As the nation marks the 50th anniversary of Kennedy’s death, NBC News is exploring some of the most compelling conspiracy theories that have lingered over the last half-century.

INTERACTIVE: ‘Everything changed’: Remembering JFK, 50 years past

Why the spooks?

President Kennedy — killed in Dallas on Nov. 22, 1963 — was thought to have had a prickly relationship with CIA brass, mostly appointed under his White House predecessor, Dwight D. Eisenhower. Heading the agency at the time was Allen Dulles. Below him were Richard Helms, the director of central intelligence, and James Angleton, chief of counterintelligence.

Where the CIA under Dulles had spent years working to topple foreign heads of state — in Guatemala and Iran, for example — Kennedy preferred a more diplomatic approach, though he was not entirely opposed to covert operations. Before Kennedy, the CIA acted largely without restriction; under him that changed.

CIA officials were reportedly deeply angered by Kennedy’s lack of support in the failed Bay of Pigs invasion to oust Cuba's Fidel Castro, a debacle that cost Dulles his job in 1961. Conspiracy buffs argue that Dulles's firing incited plans for an assassination.

Kennedy was even once quoted in a New York Times report, by an anonymous source said to be a trusted aide, as saying he wanted "to splinter the CIA into a thousand pieces and scatter it to the winds," following the Bay of Pigs.

“It would be odd in a way if [the CIA] didn’t go after Kennedy,” said Lisa Pease, a Los Angeles-based author and researcher who recently spoke at a JFK conspiracy symposium in Pittsburgh, Pa. “He was one of the few leftist leaders still standing.”

But was Kennedy’s relationship with CIA leadership so strained that an assassination became the only resort? Here, perspectives diverge.

“Apparently the Kennedy family had no particular hostility toward Dulles,” Shenon said, citing remarks made privately by Robert Kennedy.

Moreover, according to Shenon and Dr. John McAdams, an associate professor of political science at Marquette University who self-identifies as a debunker of conspiracy theories, there is substantial evidence to suggest that Robert Kennedy recommended Dulles’ appointment to the Warren Commission, whose 1964 report on the assassination is the official account of Kennedy’s murder. Lyndon B. Johnson, who formulated the commission, writes in his memoir that Robert Kennedy recommended Dulles, too.

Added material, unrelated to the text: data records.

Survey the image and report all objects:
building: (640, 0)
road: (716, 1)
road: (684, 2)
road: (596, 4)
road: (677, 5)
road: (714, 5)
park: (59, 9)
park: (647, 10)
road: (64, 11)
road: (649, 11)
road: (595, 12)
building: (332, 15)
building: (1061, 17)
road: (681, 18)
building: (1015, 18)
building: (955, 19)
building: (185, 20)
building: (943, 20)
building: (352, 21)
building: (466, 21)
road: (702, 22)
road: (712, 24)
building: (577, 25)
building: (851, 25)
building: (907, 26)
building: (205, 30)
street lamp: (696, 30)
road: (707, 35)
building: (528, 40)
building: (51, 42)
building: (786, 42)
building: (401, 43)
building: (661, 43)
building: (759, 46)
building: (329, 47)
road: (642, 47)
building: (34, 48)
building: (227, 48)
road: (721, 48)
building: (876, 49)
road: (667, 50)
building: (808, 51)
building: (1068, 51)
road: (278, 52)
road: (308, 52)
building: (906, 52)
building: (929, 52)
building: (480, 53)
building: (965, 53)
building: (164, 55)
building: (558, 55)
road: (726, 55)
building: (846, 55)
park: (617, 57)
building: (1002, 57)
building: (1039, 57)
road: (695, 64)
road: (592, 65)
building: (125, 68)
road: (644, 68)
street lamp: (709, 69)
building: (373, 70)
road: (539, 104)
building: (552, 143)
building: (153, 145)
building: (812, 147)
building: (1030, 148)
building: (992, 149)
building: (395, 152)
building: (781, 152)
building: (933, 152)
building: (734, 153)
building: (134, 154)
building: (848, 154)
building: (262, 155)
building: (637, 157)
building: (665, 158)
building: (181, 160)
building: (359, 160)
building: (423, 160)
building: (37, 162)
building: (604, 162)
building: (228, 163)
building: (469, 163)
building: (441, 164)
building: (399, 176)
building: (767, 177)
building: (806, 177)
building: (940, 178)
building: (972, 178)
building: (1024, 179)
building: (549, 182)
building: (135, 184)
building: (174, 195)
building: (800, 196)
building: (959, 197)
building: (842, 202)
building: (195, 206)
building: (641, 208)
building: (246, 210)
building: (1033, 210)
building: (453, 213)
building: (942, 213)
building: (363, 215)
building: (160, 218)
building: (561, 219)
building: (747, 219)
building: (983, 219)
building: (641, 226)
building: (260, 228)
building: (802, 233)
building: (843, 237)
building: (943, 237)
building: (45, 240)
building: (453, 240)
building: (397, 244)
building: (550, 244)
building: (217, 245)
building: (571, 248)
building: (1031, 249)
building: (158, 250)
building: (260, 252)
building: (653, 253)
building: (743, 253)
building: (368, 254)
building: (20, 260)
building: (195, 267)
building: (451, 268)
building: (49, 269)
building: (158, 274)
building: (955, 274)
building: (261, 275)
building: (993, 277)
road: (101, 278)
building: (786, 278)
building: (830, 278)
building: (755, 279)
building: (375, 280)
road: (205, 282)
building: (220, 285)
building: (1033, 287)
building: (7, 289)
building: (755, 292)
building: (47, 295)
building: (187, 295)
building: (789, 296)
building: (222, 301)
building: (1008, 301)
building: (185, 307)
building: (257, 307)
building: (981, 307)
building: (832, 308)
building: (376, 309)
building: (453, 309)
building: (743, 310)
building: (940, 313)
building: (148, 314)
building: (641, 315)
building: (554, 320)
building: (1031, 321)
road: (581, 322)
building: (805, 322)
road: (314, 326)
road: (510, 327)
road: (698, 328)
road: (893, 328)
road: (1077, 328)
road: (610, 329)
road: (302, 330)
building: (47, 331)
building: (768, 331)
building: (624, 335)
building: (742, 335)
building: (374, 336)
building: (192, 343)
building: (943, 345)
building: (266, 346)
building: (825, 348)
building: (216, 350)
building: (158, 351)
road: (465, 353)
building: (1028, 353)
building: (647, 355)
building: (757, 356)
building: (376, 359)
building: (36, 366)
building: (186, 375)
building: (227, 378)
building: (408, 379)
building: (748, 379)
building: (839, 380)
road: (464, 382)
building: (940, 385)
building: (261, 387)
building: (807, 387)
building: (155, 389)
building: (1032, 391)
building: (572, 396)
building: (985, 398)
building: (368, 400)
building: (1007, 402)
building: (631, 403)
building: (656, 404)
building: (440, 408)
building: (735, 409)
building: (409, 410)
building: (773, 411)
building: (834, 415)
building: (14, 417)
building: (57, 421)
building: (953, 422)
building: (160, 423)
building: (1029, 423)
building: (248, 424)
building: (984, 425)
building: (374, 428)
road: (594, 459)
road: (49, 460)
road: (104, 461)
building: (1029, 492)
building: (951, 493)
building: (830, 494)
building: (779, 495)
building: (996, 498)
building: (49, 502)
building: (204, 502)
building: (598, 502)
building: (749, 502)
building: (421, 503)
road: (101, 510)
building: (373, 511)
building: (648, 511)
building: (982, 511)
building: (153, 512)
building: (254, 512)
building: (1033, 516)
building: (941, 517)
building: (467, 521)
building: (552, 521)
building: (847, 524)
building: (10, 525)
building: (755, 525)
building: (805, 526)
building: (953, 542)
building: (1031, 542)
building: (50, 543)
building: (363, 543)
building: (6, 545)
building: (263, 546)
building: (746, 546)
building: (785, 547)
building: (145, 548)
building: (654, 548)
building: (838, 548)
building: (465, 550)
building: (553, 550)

It is not universally believed that Dulles took his firing poorly, let alone as cause for retaliation.

“Dulles has to be a scapegoat (for the Bay of Pigs) and Dulles probably understood that,” McAdams said.

Oswald and the CIA

McAdams is among those who accept that Oswald was a lone gunman, given the absence of hard evidence to the contrary. But even among pragmatists, some can’t ignore the notion of CIA involvement.

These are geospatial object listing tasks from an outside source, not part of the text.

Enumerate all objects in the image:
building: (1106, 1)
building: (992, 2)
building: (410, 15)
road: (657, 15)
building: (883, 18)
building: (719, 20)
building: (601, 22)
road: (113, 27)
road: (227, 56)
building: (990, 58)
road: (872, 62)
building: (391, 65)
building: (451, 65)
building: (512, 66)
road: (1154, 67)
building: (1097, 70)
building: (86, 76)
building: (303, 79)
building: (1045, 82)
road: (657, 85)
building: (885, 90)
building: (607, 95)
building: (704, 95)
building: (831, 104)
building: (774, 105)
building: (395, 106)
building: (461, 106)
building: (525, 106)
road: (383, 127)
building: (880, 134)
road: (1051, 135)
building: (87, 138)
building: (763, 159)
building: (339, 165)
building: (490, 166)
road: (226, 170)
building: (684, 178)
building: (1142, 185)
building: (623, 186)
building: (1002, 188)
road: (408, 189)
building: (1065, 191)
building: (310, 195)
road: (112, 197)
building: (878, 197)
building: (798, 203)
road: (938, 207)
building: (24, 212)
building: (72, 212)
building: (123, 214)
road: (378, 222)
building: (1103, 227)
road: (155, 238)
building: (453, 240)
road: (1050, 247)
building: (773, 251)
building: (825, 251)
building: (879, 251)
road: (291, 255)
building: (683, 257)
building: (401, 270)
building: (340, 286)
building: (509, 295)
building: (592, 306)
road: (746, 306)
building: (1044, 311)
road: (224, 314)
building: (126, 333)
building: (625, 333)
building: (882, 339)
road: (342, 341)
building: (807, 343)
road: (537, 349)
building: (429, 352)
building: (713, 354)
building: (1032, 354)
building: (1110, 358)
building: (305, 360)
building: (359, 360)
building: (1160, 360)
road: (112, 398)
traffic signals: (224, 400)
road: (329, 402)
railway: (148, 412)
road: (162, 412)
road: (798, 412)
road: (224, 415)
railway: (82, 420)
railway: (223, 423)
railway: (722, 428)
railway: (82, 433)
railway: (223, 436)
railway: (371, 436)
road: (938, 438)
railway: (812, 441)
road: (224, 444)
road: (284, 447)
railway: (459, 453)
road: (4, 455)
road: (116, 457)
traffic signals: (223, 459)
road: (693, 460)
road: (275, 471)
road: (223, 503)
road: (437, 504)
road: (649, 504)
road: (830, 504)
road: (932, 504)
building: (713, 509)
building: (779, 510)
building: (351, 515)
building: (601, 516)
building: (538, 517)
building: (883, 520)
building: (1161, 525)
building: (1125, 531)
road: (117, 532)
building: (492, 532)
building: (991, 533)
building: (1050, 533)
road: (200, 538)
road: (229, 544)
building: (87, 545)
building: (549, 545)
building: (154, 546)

“I think it’s premature to rule out a conspiracy involving CIA people,” said Jefferson Morley, a former Washington Post reporter and the moderator of jfkfacts.com. “It’s obviously very difficult to detect and it may not be there.”

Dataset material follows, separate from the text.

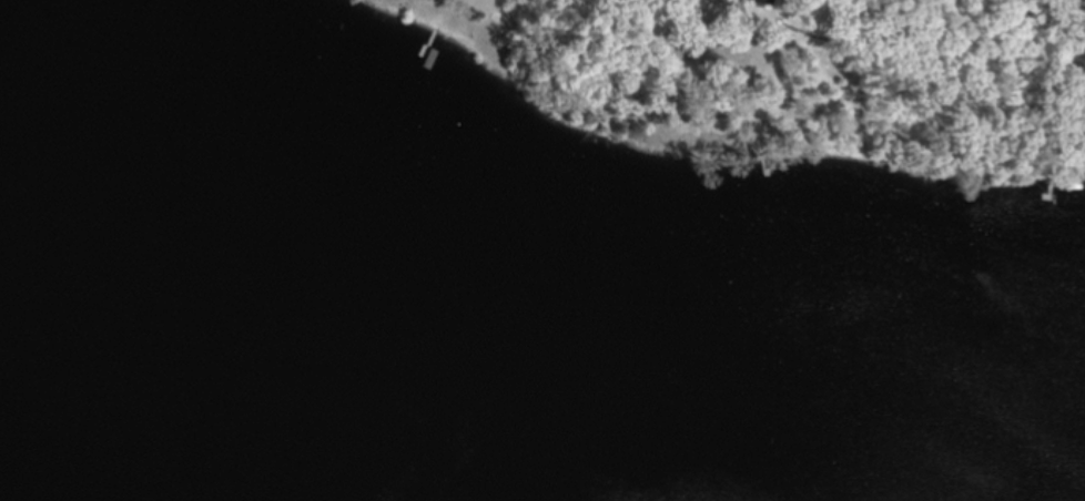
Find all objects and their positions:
building: (1084, 0)
building: (743, 2)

For the past decade, Morley has been in a court battle with the CIA, using the Freedom of Information Act to try to gain access to classified documents he believes are crucial to the public record and will provide important insights into Kennedy’s death.

The records are the work of deceased CIA agent George Joannides, who monitored anti-Castro Cubans in the South, a group that had brushes with Oswald. Because of those brushes, Morley believes the CIA was watching Oswald much closer than it has let on — and that the agency is concealing potential revelations vital to history.

The CIA would not comment on the lawsuit, but the agency dismisses all accusations that it was involved in a conspiracy to kill the president.

“While the CIA conspiracy theories make good fodder for movies, they are pure fiction,” spokesman Edward Price said.

Morley does not subscribe to the idea that the CIA hatched an elaborate plan to kill Kennedy — only that it knew more about Oswald than it has ever acknowledged.

“Here’s the important thing, and I think it’s something that really gets lost in the relentless focus on 'was there a conspiracy,'” Morley said. “CIA officers were paying much closer attention to Lee Harvey Oswald than the CIA ever admitted.”

He added: “The question of whether that’s proof of a conspiracy or not, I think is a distraction from the simple fact that it’s true.”